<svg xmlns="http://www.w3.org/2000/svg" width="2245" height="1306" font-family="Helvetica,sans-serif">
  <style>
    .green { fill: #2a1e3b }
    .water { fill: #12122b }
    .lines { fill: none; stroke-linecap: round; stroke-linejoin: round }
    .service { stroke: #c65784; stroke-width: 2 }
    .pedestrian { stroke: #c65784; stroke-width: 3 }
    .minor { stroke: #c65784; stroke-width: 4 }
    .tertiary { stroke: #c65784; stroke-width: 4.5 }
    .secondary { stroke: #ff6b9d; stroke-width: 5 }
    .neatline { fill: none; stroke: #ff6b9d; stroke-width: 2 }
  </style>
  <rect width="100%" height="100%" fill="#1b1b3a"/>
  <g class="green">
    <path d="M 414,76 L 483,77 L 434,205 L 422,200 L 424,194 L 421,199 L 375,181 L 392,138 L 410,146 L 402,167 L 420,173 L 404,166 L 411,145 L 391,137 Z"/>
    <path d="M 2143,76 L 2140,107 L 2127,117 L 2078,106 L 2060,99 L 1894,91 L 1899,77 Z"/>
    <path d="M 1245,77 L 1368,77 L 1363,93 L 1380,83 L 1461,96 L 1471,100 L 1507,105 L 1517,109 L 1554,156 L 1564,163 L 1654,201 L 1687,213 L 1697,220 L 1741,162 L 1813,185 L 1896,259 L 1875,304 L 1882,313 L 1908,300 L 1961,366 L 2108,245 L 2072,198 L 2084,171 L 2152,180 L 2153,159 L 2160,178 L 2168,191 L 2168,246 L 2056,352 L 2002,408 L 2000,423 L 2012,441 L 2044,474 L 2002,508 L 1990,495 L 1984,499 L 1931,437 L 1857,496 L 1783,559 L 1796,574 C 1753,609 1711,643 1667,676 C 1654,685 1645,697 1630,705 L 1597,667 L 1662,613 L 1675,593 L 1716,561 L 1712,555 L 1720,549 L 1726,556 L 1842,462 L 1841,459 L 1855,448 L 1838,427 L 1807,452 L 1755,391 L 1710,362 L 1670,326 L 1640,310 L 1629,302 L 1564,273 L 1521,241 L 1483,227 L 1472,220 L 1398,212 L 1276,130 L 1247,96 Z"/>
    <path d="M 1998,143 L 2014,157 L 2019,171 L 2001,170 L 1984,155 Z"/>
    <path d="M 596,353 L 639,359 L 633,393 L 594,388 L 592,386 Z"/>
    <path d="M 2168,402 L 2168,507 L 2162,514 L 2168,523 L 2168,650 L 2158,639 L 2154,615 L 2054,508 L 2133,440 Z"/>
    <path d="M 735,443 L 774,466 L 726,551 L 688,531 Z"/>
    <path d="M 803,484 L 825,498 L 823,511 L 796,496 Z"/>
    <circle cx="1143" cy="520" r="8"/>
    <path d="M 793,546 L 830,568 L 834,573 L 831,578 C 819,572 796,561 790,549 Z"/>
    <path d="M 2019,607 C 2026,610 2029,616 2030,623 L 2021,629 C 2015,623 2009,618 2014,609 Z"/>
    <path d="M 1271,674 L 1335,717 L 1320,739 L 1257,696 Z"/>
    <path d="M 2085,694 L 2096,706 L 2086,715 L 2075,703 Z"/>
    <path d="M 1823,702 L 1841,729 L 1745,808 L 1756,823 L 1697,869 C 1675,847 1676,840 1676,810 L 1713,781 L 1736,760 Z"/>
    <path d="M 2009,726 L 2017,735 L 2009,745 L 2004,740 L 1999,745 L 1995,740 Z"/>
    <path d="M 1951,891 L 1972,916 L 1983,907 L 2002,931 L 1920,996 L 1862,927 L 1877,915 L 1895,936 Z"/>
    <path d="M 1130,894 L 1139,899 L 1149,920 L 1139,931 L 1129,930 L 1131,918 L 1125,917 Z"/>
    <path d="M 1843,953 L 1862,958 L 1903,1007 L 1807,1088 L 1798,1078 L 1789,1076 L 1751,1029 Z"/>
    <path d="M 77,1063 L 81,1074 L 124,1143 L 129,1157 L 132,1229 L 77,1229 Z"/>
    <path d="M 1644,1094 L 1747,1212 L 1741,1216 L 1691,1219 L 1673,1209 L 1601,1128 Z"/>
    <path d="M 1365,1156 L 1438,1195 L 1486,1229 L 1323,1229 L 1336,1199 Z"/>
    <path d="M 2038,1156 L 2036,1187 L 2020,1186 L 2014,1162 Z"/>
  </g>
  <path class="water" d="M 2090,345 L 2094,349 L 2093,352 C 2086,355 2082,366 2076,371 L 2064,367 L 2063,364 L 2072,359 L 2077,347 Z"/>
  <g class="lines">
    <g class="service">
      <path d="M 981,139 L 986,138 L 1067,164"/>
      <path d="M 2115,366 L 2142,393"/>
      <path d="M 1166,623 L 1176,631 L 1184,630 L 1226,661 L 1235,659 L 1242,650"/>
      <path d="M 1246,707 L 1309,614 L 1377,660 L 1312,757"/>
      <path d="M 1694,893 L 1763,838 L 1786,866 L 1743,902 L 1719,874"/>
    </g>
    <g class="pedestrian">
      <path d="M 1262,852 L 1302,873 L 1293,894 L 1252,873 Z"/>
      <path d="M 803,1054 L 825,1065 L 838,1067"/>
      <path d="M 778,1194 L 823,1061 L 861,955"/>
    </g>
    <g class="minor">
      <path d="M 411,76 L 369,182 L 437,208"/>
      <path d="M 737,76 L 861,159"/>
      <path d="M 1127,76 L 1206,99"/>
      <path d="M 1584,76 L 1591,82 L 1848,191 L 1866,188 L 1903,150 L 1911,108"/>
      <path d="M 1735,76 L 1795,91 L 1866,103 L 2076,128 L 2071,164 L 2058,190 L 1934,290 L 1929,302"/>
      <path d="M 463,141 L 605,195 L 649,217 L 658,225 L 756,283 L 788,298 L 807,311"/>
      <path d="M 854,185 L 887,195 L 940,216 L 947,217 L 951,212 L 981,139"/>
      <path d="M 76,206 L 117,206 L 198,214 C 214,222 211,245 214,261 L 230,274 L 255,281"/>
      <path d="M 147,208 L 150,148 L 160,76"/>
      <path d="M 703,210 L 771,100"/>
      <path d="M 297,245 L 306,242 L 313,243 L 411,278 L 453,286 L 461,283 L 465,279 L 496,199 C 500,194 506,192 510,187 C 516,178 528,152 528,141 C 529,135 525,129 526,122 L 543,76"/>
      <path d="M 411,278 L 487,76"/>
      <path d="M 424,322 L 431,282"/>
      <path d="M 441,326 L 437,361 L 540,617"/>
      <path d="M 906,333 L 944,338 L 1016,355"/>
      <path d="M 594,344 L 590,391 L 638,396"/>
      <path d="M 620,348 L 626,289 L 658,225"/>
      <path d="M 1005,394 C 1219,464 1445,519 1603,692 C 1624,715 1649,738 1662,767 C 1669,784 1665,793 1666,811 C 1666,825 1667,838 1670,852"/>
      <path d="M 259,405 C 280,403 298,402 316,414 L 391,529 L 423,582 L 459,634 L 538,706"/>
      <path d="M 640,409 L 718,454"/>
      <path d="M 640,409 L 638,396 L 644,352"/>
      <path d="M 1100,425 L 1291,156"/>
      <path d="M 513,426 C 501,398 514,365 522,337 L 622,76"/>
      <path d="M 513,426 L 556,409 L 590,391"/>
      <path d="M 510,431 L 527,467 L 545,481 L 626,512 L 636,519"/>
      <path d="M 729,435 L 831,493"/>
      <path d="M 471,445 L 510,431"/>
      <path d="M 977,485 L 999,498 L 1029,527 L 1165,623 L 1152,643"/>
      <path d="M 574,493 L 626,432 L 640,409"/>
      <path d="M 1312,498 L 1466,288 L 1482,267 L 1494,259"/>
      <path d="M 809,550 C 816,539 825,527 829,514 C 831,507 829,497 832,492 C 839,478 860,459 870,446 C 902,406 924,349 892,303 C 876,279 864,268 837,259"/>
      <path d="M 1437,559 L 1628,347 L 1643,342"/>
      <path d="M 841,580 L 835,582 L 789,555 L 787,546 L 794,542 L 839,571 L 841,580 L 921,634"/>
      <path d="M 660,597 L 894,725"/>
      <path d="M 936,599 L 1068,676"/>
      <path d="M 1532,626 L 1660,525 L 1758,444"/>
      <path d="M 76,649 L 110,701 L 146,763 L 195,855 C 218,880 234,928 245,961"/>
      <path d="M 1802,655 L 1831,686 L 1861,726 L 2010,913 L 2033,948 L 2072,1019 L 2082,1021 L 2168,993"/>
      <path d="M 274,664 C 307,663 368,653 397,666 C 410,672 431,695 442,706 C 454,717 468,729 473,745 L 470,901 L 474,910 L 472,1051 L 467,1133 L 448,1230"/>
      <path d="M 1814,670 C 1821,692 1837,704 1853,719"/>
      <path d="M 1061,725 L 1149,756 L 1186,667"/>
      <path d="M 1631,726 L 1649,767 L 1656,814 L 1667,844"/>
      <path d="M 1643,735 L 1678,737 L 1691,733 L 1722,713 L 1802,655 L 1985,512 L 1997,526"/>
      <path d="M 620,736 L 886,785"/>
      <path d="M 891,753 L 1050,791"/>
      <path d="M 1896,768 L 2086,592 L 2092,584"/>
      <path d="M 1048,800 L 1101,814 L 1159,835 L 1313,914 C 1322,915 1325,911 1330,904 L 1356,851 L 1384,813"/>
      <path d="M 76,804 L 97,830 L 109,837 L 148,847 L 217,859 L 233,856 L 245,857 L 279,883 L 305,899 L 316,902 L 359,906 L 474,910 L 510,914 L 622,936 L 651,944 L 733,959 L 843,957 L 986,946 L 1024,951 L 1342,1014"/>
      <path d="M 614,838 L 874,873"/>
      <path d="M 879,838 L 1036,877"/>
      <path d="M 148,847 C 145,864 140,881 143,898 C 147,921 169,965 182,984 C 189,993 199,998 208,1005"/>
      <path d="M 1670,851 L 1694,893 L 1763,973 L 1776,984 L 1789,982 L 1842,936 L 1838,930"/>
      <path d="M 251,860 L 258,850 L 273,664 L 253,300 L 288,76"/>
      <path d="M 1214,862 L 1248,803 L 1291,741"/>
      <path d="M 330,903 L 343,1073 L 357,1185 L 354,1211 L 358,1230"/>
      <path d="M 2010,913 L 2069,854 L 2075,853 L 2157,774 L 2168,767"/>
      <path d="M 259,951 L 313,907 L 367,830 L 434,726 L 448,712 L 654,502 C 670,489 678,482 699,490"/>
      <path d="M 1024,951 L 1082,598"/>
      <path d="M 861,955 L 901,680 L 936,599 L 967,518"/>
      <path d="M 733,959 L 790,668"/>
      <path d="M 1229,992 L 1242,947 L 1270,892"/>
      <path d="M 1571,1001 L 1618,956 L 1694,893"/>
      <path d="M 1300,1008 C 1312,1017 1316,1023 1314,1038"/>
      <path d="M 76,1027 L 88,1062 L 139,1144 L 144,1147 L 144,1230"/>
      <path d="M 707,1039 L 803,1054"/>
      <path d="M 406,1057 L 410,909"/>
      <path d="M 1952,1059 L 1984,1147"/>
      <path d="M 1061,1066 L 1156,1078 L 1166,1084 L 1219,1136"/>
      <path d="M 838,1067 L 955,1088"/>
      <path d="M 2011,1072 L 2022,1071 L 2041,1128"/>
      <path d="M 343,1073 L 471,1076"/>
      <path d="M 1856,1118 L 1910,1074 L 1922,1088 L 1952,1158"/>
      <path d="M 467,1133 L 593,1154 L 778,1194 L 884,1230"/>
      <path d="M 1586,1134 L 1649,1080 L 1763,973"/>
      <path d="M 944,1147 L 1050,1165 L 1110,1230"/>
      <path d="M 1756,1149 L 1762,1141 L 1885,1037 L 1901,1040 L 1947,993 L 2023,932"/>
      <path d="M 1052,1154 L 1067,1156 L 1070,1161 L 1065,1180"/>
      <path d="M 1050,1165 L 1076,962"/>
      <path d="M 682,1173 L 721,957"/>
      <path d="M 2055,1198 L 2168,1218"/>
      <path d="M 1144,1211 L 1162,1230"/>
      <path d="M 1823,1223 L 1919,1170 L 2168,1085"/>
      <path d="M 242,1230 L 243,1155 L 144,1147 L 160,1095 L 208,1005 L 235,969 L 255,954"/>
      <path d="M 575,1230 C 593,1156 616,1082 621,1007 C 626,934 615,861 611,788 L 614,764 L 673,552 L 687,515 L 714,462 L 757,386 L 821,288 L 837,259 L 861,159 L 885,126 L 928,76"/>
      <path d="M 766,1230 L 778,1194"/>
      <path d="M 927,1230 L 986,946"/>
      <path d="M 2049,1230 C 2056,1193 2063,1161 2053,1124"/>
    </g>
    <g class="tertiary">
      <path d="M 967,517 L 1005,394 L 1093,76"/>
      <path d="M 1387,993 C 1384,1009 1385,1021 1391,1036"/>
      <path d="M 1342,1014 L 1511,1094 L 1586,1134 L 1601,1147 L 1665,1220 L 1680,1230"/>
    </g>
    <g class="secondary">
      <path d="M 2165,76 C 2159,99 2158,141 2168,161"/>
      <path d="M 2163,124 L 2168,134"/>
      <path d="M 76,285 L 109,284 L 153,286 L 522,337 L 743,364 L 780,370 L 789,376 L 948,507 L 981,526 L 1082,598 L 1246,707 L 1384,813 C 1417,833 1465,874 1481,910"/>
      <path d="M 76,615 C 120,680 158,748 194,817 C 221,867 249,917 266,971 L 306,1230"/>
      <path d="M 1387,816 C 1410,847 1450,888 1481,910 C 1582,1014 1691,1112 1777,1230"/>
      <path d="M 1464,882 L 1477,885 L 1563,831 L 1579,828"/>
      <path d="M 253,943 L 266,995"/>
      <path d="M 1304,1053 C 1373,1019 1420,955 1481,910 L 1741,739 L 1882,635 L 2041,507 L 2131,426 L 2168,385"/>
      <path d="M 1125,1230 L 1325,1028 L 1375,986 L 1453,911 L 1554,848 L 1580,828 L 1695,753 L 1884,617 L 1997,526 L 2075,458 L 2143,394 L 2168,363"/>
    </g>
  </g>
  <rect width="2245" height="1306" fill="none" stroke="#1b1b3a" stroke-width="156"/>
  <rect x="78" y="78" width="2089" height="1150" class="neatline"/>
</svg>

_Problem description:_
Look through the data above. Find each line with the string "lines" and copy it.

_Exercise solution:_
    .lines { fill: none; stroke-linecap: round; stroke-linejoin: round }
  <g class="lines">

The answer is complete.